● AVAILABLE DATA

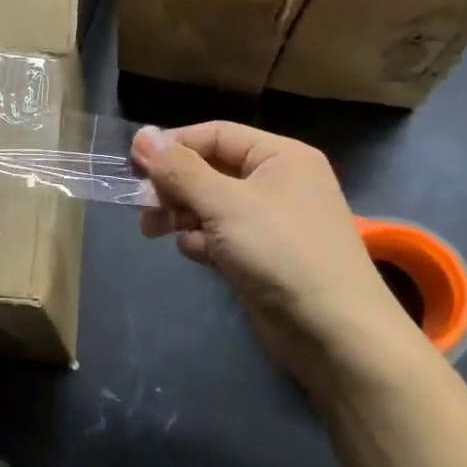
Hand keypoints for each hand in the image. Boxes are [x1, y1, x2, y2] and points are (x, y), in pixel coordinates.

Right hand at [132, 122, 422, 385]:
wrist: (334, 332)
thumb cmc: (281, 252)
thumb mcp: (224, 203)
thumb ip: (180, 169)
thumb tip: (142, 135)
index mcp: (280, 156)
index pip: (215, 135)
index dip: (173, 147)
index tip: (133, 166)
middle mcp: (277, 182)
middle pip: (210, 170)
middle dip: (174, 187)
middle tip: (144, 207)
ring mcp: (271, 221)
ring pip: (211, 205)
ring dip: (183, 216)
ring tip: (158, 231)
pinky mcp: (262, 255)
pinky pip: (221, 235)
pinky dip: (203, 242)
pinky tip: (198, 255)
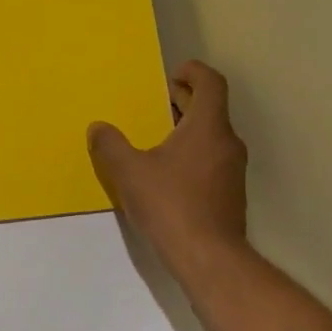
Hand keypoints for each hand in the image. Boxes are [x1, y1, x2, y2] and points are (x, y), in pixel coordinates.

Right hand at [88, 61, 248, 275]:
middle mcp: (228, 142)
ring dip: (188, 130)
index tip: (172, 77)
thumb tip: (98, 128)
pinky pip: (213, 160)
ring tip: (157, 139)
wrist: (209, 258)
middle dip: (185, 101)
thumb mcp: (130, 173)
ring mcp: (233, 170)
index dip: (193, 72)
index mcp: (208, 127)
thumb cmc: (171, 206)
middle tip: (158, 104)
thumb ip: (111, 146)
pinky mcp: (231, 194)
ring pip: (212, 136)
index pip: (211, 82)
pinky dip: (194, 154)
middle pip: (212, 108)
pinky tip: (169, 175)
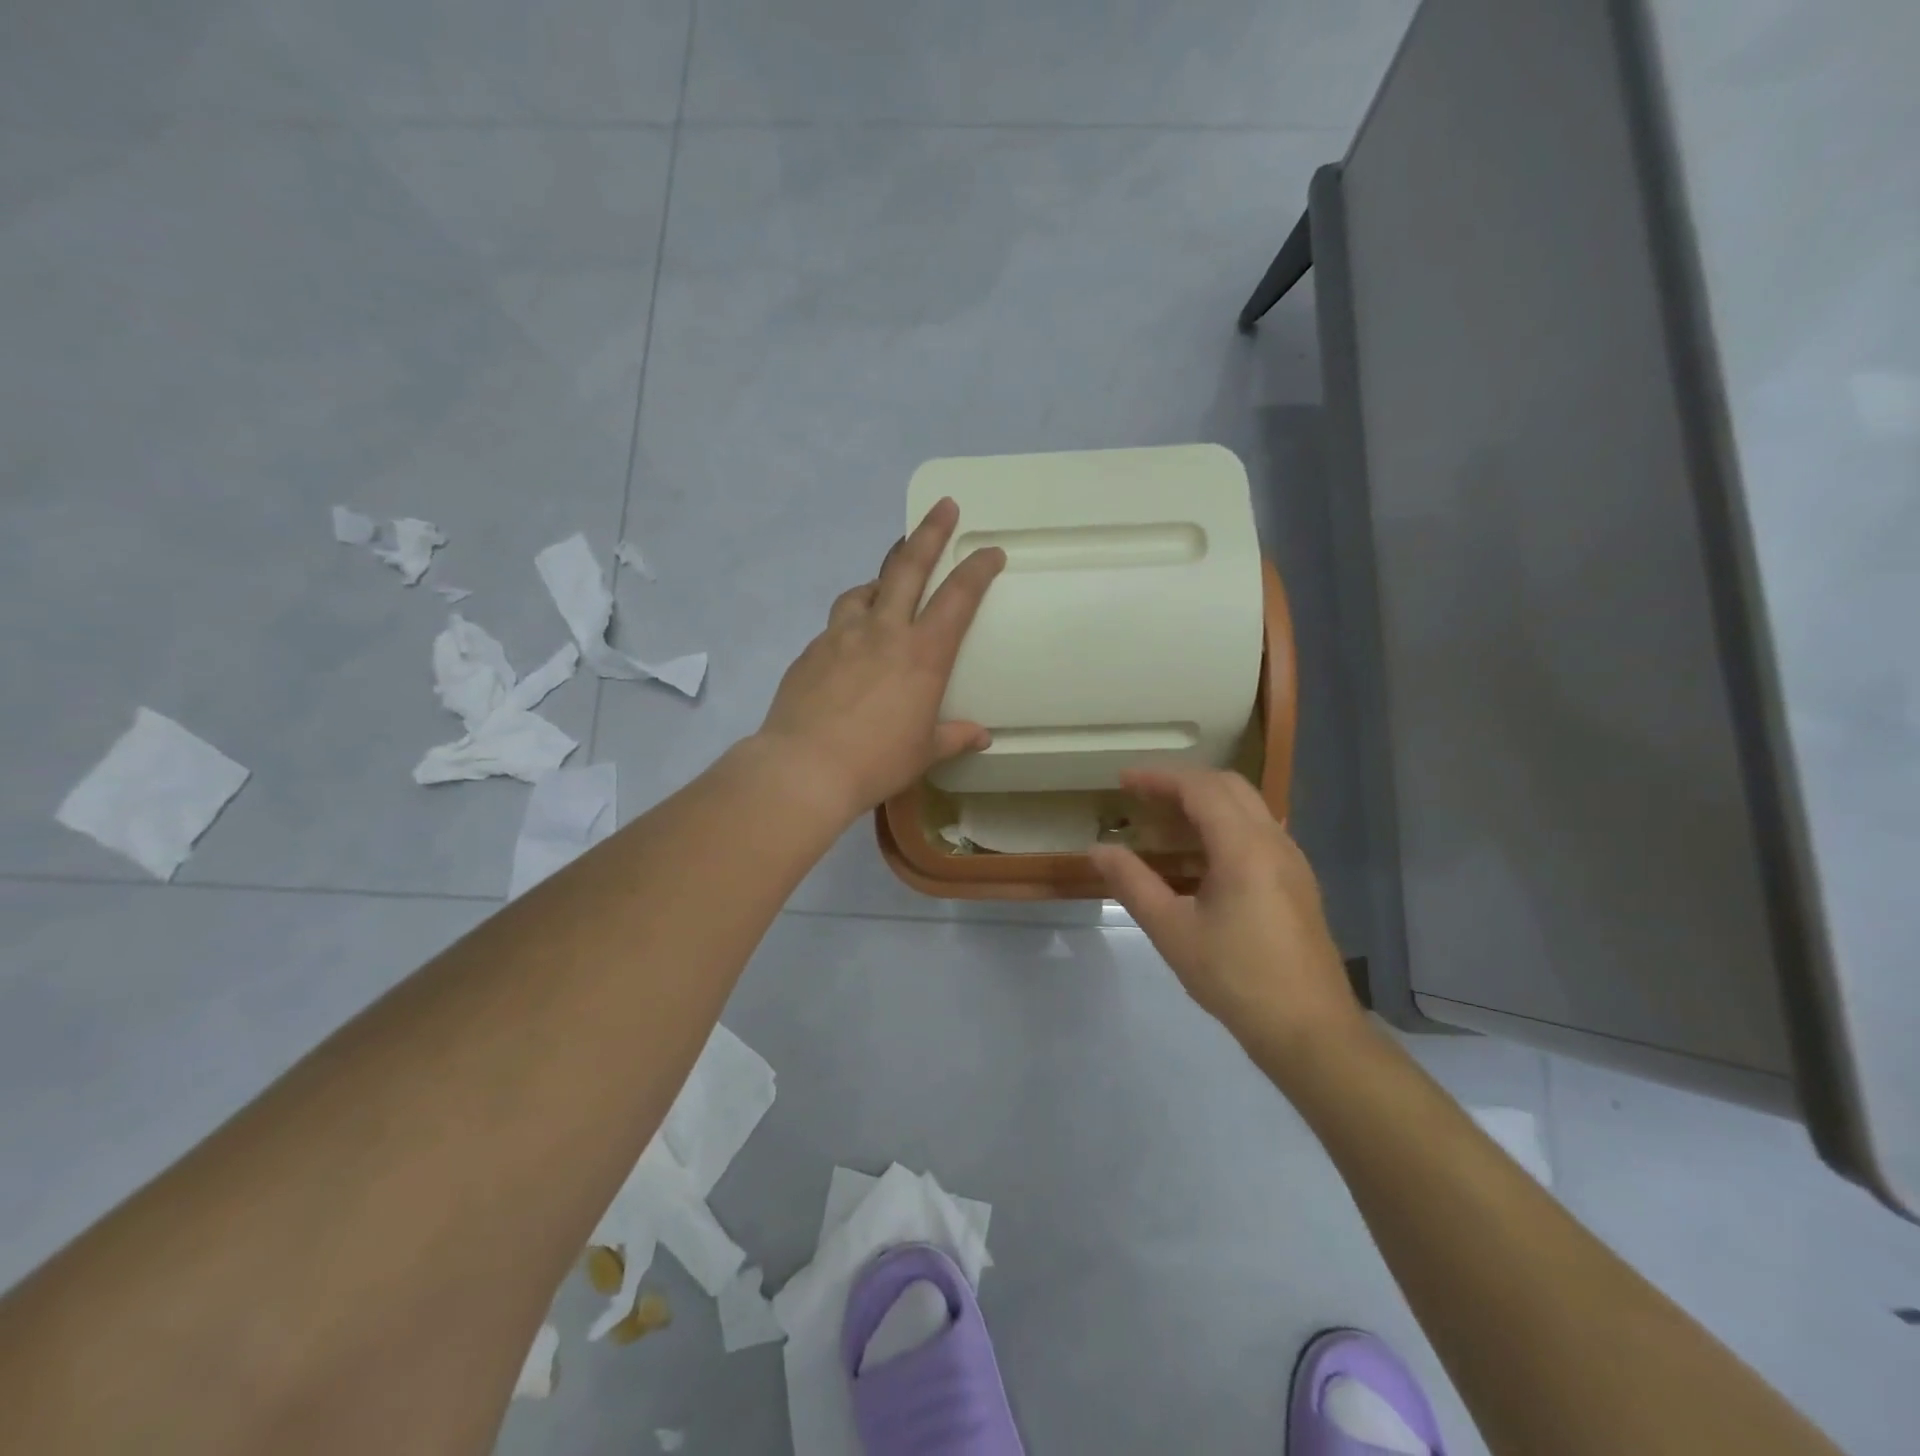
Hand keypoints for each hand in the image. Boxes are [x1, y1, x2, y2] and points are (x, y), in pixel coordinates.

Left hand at [755, 498, 1005, 824]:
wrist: (804, 768)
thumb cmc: (876, 761)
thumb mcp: (924, 752)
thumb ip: (954, 736)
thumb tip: (980, 736)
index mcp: (922, 654)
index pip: (958, 597)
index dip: (977, 569)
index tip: (990, 550)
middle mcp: (884, 631)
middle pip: (908, 566)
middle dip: (930, 532)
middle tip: (944, 507)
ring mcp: (842, 635)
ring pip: (866, 589)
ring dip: (882, 577)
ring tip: (888, 583)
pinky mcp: (811, 650)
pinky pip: (837, 622)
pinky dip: (852, 619)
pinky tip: (851, 641)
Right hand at [1089, 768, 1363, 1059]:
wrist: (1310, 1031)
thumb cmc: (1236, 978)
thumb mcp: (1172, 931)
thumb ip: (1133, 883)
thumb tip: (1098, 849)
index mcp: (1244, 847)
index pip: (1200, 788)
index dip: (1159, 778)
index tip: (1123, 781)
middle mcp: (1274, 842)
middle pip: (1228, 786)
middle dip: (1183, 782)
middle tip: (1142, 796)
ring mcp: (1292, 861)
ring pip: (1247, 807)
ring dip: (1205, 802)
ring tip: (1164, 822)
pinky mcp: (1297, 883)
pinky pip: (1258, 832)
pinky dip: (1224, 825)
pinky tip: (1200, 857)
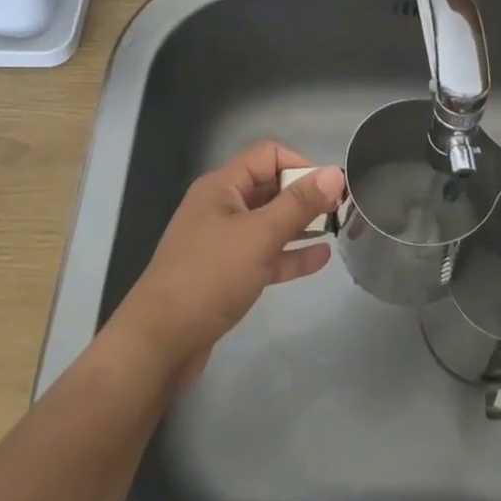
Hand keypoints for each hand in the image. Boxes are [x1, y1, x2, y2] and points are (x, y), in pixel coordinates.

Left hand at [107, 142, 345, 388]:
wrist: (159, 344)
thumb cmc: (209, 277)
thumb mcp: (259, 236)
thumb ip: (299, 204)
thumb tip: (334, 173)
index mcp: (222, 186)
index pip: (268, 156)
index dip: (301, 165)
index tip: (331, 188)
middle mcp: (221, 207)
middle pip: (269, 188)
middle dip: (304, 195)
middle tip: (341, 209)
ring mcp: (222, 242)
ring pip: (268, 223)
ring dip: (300, 224)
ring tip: (337, 230)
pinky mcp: (225, 275)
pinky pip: (264, 255)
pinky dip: (289, 254)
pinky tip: (320, 258)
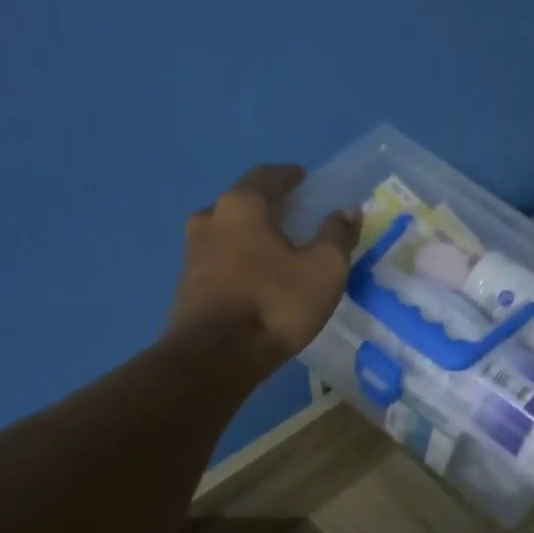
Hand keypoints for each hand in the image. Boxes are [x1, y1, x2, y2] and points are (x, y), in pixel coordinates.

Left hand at [169, 165, 360, 371]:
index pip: (267, 175)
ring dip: (249, 237)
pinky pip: (217, 262)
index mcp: (242, 205)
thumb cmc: (275, 304)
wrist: (215, 357)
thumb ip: (337, 236)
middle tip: (292, 218)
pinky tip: (253, 281)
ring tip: (273, 252)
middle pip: (242, 203)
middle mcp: (210, 218)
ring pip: (226, 233)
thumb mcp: (324, 270)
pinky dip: (237, 263)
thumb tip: (348, 211)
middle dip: (267, 208)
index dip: (288, 176)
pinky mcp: (185, 286)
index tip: (303, 180)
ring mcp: (191, 253)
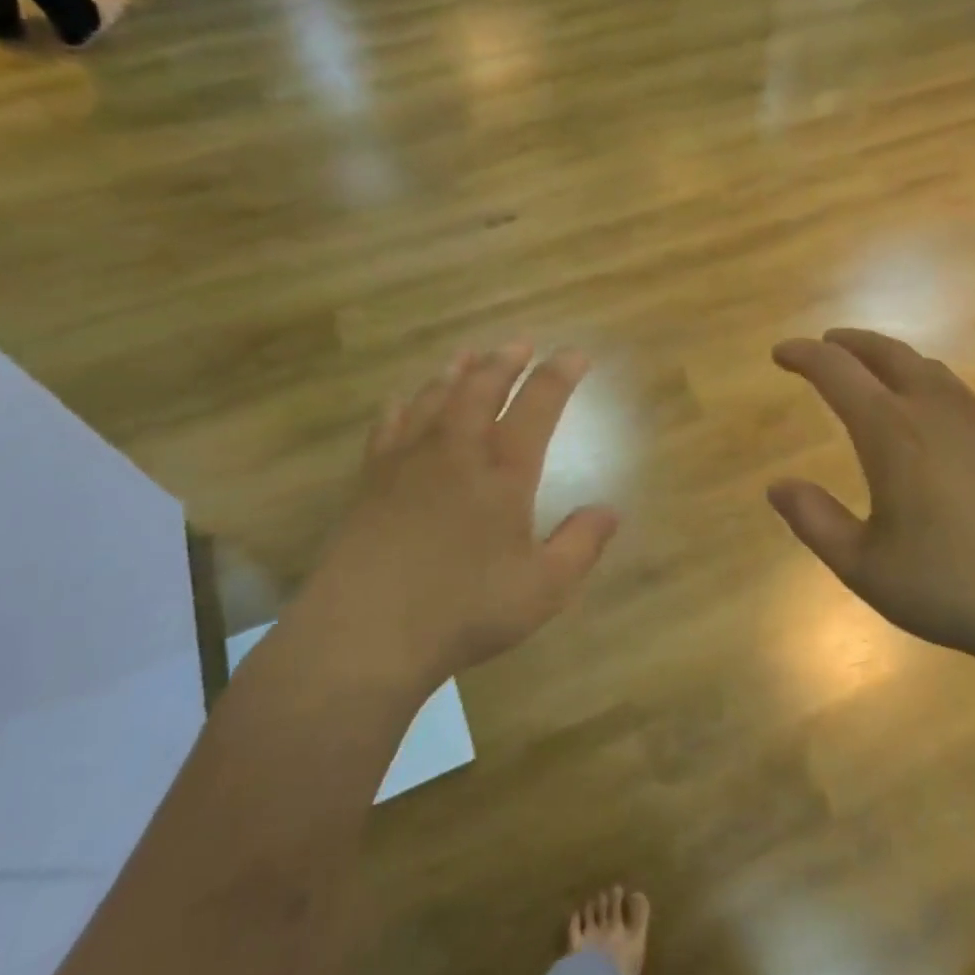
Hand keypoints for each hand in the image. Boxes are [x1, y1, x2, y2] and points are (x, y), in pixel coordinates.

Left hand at [297, 344, 619, 684]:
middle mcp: (457, 449)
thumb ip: (581, 545)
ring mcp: (409, 458)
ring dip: (458, 371)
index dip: (560, 374)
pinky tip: (405, 399)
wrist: (365, 630)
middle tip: (521, 344)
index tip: (575, 355)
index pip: (539, 404)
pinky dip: (404, 403)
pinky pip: (390, 423)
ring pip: (436, 395)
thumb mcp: (543, 588)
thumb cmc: (463, 610)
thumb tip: (610, 511)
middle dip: (506, 360)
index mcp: (504, 469)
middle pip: (483, 385)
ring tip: (470, 355)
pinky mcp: (372, 476)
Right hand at [769, 329, 974, 667]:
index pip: (837, 372)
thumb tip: (777, 486)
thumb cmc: (955, 589)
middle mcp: (937, 413)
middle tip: (827, 344)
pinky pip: (963, 399)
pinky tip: (934, 427)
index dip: (804, 355)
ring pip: (931, 372)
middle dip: (851, 343)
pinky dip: (931, 391)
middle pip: (889, 354)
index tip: (781, 353)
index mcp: (892, 433)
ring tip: (876, 374)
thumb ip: (815, 522)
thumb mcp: (865, 568)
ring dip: (894, 362)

● INSTRUCTIONS TO FOLLOW
Only the lines from the start of the records above through the line containing "index dip: (173, 147)" should be returned, exactly and with both ends, please; the pictures stay out.

● RESULT FOR THIS TASK
Hand keypoints for each hand in the image. Boxes are [x1, y1, x2, y2] and points are (x, y), in pixel coordinates.

Right hand at [132, 122, 422, 385]:
wrist: (334, 332)
thumb cmc: (281, 252)
thumb mcp: (224, 203)
thumb ip: (180, 169)
thumb tip: (142, 135)
index mcp: (280, 156)
index pip: (215, 135)
index dip: (173, 147)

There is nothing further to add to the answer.